The second part I know how to fix. It's due to the fact that I'm only plotting 50 points when I graph the ideal line. Here's a better version using 200 points:


In [199]:
plt.scatter(x,y)

for i in xrange(0,2000):
    point = trace.point(i)
    graph('{0} + {1}*sin({2} * x)'.format(point['alpha'], point['beta'], point['mewmew']), range(0,50), color='black', alpha=.0098035)

graph('44 - 15*numpy.sin(-41*x)', numpy.linspace(0,50, 200), color='red', alpha=1.0)
plt.show()


Hehehe... so that's interesting. A great way to make a sine function fit all the data is just to have it fill a certain area. The shaded area looks more like the line I was expecting though. Actually you can't easily see the shaded area... let me highlight that better:


In [198]:
plt.scatter(x,y)

for i in xrange(0,2000):
    point = trace.point(i)
    graph('{0} + {1}*sin({2} * x)'.format(point['alpha'], point['beta'], point['mewmew']), numpy.linspace(0,50,400), color='black', alpha=.0098035)

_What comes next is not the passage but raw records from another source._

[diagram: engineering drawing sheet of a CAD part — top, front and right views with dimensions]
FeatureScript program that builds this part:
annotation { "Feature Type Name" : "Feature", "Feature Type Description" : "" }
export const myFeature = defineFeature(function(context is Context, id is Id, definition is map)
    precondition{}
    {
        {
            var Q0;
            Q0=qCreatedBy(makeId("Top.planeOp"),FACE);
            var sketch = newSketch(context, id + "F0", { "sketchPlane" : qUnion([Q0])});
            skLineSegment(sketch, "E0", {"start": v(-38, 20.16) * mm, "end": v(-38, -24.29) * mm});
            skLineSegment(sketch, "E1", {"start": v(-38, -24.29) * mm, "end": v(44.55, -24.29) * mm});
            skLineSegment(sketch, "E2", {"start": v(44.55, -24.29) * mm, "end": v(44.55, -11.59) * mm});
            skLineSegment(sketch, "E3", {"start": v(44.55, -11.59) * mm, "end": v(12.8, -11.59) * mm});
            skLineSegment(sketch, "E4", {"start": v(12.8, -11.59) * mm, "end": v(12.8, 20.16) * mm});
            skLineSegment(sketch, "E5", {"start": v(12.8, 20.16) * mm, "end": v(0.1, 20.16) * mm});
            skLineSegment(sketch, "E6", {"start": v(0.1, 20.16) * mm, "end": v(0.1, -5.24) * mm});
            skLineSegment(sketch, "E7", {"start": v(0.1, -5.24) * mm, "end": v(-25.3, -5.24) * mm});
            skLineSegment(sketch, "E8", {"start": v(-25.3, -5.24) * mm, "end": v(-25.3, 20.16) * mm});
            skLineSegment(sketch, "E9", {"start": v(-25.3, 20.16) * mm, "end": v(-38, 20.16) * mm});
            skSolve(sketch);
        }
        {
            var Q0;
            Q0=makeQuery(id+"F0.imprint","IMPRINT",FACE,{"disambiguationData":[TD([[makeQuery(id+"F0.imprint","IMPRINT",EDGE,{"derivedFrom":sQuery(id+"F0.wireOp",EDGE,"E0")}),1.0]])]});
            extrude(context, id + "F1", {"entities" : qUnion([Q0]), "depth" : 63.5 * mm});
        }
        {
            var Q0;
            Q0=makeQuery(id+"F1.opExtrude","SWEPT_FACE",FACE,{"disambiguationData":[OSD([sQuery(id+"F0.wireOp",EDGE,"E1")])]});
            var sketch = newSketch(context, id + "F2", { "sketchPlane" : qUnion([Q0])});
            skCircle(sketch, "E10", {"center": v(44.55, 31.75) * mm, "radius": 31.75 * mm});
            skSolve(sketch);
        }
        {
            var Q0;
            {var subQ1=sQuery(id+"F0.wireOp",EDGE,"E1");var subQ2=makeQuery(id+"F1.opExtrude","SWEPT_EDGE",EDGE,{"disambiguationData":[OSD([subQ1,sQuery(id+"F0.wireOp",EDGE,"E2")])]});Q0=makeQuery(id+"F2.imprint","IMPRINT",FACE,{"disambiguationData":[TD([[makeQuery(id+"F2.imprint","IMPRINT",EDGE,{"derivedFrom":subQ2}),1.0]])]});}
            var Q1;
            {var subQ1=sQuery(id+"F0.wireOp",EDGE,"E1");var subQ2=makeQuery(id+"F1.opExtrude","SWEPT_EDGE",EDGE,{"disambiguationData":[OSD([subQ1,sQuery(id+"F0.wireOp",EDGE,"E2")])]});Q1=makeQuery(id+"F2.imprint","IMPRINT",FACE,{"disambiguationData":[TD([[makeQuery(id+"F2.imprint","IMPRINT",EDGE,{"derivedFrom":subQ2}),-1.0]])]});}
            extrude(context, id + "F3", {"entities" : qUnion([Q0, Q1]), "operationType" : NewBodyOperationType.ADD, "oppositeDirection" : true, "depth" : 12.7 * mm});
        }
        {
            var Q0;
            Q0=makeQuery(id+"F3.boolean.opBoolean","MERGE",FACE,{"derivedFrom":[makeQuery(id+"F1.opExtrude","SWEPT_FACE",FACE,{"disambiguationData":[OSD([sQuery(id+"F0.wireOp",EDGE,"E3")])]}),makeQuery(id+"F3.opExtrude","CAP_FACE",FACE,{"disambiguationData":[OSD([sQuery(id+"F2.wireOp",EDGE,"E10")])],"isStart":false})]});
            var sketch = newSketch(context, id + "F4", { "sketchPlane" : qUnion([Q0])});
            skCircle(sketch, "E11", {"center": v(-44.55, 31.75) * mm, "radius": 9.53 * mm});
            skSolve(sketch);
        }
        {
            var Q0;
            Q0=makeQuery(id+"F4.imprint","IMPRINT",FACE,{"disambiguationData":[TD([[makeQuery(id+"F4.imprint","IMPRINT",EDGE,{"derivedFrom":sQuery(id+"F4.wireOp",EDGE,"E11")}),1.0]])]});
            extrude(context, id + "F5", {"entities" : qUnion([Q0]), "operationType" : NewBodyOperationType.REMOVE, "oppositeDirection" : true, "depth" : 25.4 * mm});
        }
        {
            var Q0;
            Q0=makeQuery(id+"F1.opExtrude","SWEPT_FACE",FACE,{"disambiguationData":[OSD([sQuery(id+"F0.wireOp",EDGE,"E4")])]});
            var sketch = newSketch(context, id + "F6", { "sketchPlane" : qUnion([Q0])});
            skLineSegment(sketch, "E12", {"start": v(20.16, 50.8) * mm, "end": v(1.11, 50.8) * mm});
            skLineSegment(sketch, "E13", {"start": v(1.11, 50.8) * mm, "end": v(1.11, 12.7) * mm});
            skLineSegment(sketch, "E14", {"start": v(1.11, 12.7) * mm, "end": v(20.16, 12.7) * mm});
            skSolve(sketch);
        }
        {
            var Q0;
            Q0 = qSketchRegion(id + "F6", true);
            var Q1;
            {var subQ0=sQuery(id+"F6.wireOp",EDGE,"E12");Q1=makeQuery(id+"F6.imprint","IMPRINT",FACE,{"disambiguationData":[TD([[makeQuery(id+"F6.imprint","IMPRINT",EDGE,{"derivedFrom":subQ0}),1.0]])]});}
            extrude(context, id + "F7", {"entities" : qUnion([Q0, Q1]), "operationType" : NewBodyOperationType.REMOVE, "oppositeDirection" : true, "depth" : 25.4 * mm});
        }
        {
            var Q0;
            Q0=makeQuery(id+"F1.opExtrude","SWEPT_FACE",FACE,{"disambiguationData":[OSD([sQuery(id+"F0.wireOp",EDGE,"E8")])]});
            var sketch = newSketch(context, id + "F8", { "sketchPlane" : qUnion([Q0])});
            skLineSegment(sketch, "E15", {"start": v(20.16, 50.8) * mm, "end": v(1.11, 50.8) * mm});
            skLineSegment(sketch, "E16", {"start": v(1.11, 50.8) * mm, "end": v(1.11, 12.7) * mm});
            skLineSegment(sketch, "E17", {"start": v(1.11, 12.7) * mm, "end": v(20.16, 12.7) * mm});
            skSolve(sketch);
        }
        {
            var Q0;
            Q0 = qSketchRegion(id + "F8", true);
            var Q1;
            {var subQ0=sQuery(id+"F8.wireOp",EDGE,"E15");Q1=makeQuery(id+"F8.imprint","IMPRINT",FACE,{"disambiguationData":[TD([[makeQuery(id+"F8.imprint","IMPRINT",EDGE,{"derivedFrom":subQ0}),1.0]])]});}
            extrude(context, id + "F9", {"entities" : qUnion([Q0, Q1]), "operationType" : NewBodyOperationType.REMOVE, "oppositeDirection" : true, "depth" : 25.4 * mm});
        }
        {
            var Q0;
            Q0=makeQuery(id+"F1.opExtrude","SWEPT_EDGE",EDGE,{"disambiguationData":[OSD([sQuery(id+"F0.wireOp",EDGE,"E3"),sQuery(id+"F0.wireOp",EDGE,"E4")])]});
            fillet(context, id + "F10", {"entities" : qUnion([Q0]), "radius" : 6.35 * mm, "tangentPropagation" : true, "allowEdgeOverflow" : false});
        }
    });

On top of that, that ghosting of the line I more expected is gone. Seems like it was more of an interference pattern perhaps. Either way, one thing that I notice is that if I multiplied the sine function by x, it could probably fit this perfectly (and terribly at the same time ;)

My brain hurts, let's put a bow on it

With that, we've finished exploring Bayesian regression with PyMC3. We've seen how flexible it is, where there are some difficulties, and while I still don't REALLY grok it, I have a bit more comfortability with the library. Hopefully you do too.

All of the code that's in this notebook should be all the code/data you need so feel free to knock yourself out!